Suite à la décision prise par le CEDH, qui tout en reconnaissant le caractère dangereux de la loi de 2016, explique qu’en absence de consensus européen, il leur faudrait laisser la prérogative décisionnelle aux États. On a l’habitude : personne ne se mouille, et on continue de souffrir. Le modèle abolitionniste ne reculera pas dans ses tentatives de nous faire disparaître. À défaut de pouvoir réussir — un monde sans nous n’existe pas — il continuera d’asphyxier progressivement notre quotidien, parfois nos corps. Nous contestons donc cette décision européenne, et exigeons que la gauche de rupture, que nos militants ont soutenue en appelant à voter Nouveau Front Populaire, prennent parti pour nous. Que les influenceurs politiques de gauche, qu’ils soient queers ou non, profitent de la décision marquante du 25 juillet pour mettre en lumière cette loi morbide et nos parcours invisibilisés.

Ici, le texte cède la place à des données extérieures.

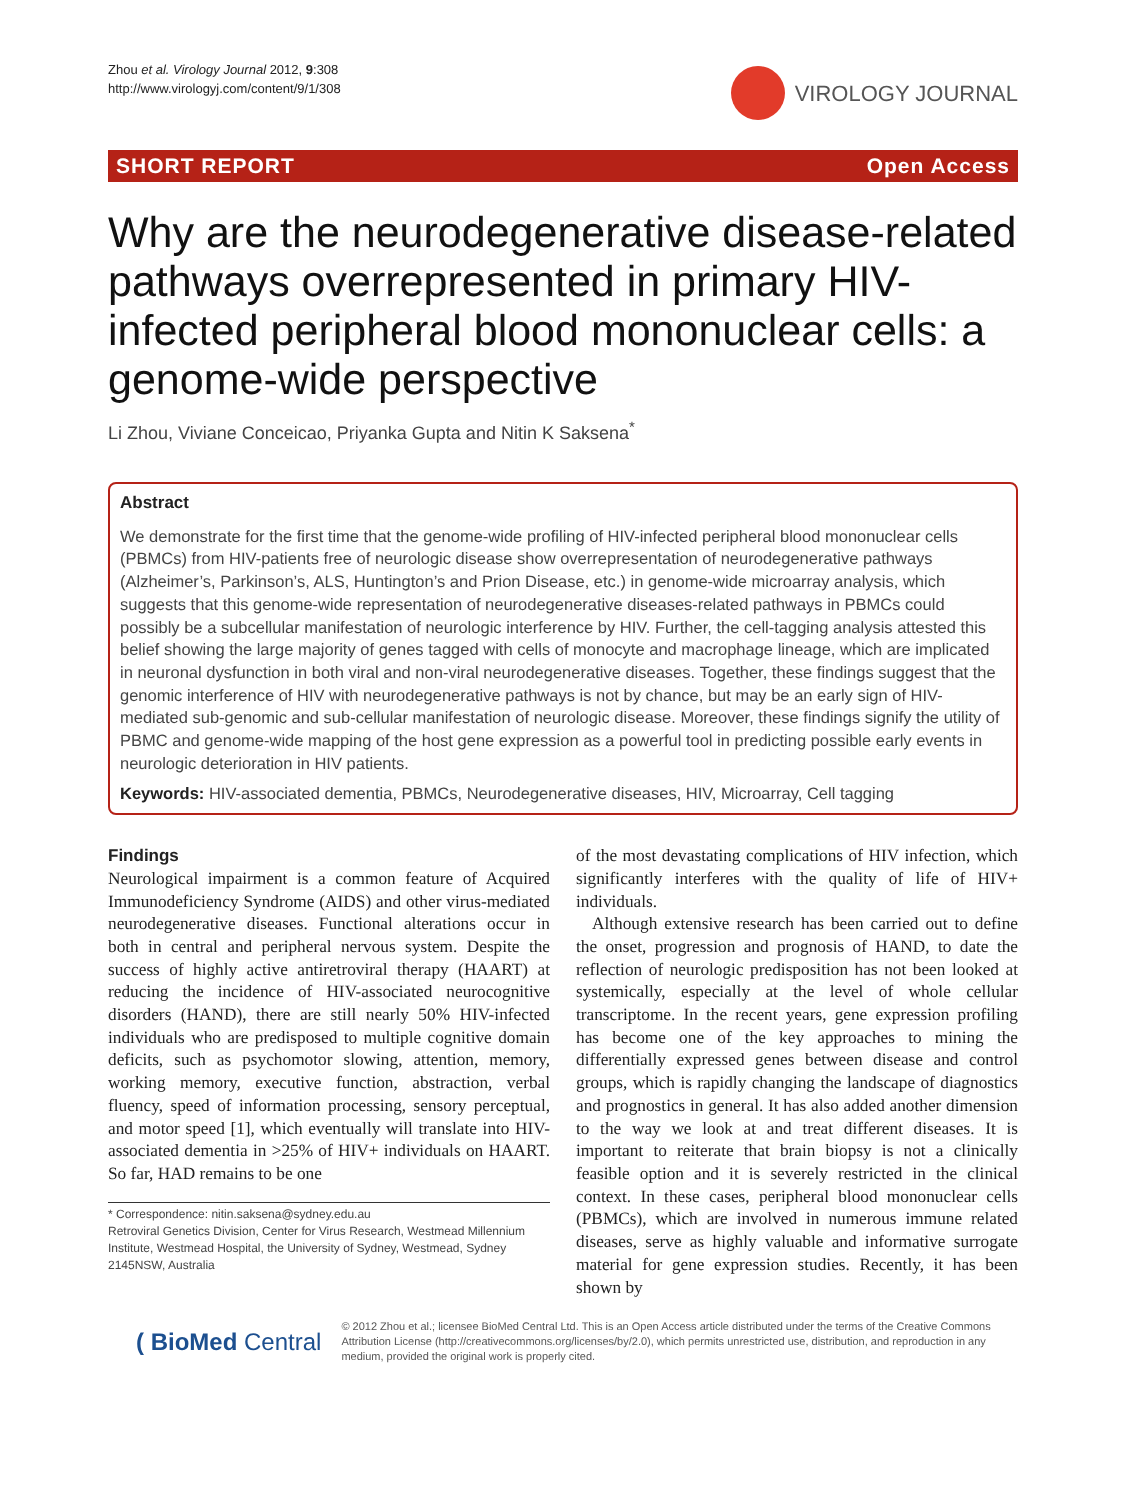Zhou et al. Virology Journal 2012, 9:308
http://www.virologyj.com/content/9/1/308
VIROLOGY JOURNAL
SHORT REPORT Open Access
Why are the neurodegenerative disease-related pathways overrepresented in primary HIV-infected peripheral blood mononuclear cells: a genome-wide perspective
Li Zhou, Viviane Conceicao, Priyanka Gupta and Nitin K Saksena<sup>*</sup>
Abstract
We demonstrate for the first time that the genome-wide profiling of HIV-infected peripheral blood mononuclear cells (PBMCs) from HIV-patients free of neurologic disease show overrepresentation of neurodegenerative pathways (Alzheimer’s, Parkinson’s, ALS, Huntington’s and Prion Disease, etc.) in genome-wide microarray analysis, which suggests that this genome-wide representation of neurodegenerative diseases-related pathways in PBMCs could possibly be a subcellular manifestation of neurologic interference by HIV. Further, the cell-tagging analysis attested this belief showing the large majority of genes tagged with cells of monocyte and macrophage lineage, which are implicated in neuronal dysfunction in both viral and non-viral neurodegenerative diseases. Together, these findings suggest that the genomic interference of HIV with neurodegenerative pathways is not by chance, but may be an early sign of HIV-mediated sub-genomic and sub-cellular manifestation of neurologic disease. Moreover, these findings signify the utility of PBMC and genome-wide mapping of the host gene expression as a powerful tool in predicting possible early events in neurologic deterioration in HIV patients.
Keywords: HIV-associated dementia, PBMCs, Neurodegenerative diseases, HIV, Microarray, Cell tagging
Findings
Neurological impairment is a common feature of Acquired Immunodeficiency Syndrome (AIDS) and other virus-mediated neurodegenerative diseases. Functional alterations occur in both in central and peripheral nervous system. Despite the success of highly active antiretroviral therapy (HAART) at reducing the incidence of HIV-associated neurocognitive disorders (HAND), there are still nearly 50% HIV-infected individuals who are predisposed to multiple cognitive domain deficits, such as psychomotor slowing, attention, memory, working memory, executive function, abstraction, verbal fluency, speed of information processing, sensory perceptual, and motor speed [1], which eventually will translate into HIV-associated dementia in >25% of HIV+ individuals on HAART. So far, HAD remains to be one
* Correspondence: nitin.saksena@sydney.edu.au
Retroviral Genetics Division, Center for Virus Research, Westmead Millennium Institute, Westmead Hospital, the University of Sydney, Westmead, Sydney 2145NSW, Australia
of the most devastating complications of HIV infection, which significantly interferes with the quality of life of HIV+ individuals.
Although extensive research has been carried out to define the onset, progression and prognosis of HAND, to date the reflection of neurologic predisposition has not been looked at systemically, especially at the level of whole cellular transcriptome. In the recent years, gene expression profiling has become one of the key approaches to mining the differentially expressed genes between disease and control groups, which is rapidly changing the landscape of diagnostics and prognostics in general. It has also added another dimension to the way we look at and treat different diseases. It is important to reiterate that brain biopsy is not a clinically feasible option and it is severely restricted in the clinical context. In these cases, peripheral blood mononuclear cells (PBMCs), which are involved in numerous immune related diseases, serve as highly valuable and informative surrogate material for gene expression studies. Recently, it has been shown by
( BioMed Central
© 2012 Zhou et al.; licensee BioMed Central Ltd. This is an Open Access article distributed under the terms of the Creative Commons Attribution License (http://creativecommons.org/licenses/by/2.0), which permits unrestricted use, distribution, and reproduction in any medium, provided the original work is properly cited.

Nous existons dans une société qui ne nous parle pas directement, qui préfère parler pour nous, de nous, dans ses mythologies, comme dans ses fictions, films ou séries, où nous subissons inlassablement des destins tragiques, souvent autodestructeurs. Un voyeurisme morbide qui essentialise nos vies, la pute comme symbole transgressif et creux.
Puisque les putes vous choquent, puisqu’on est fait·e de scandale, si on crève, on crèvera la bouche pleine, pleine de mots qu’on vous jette à la gueule. Parlez de nous, ou allez vous faire mettre, tout seul. Nous, on tarifie.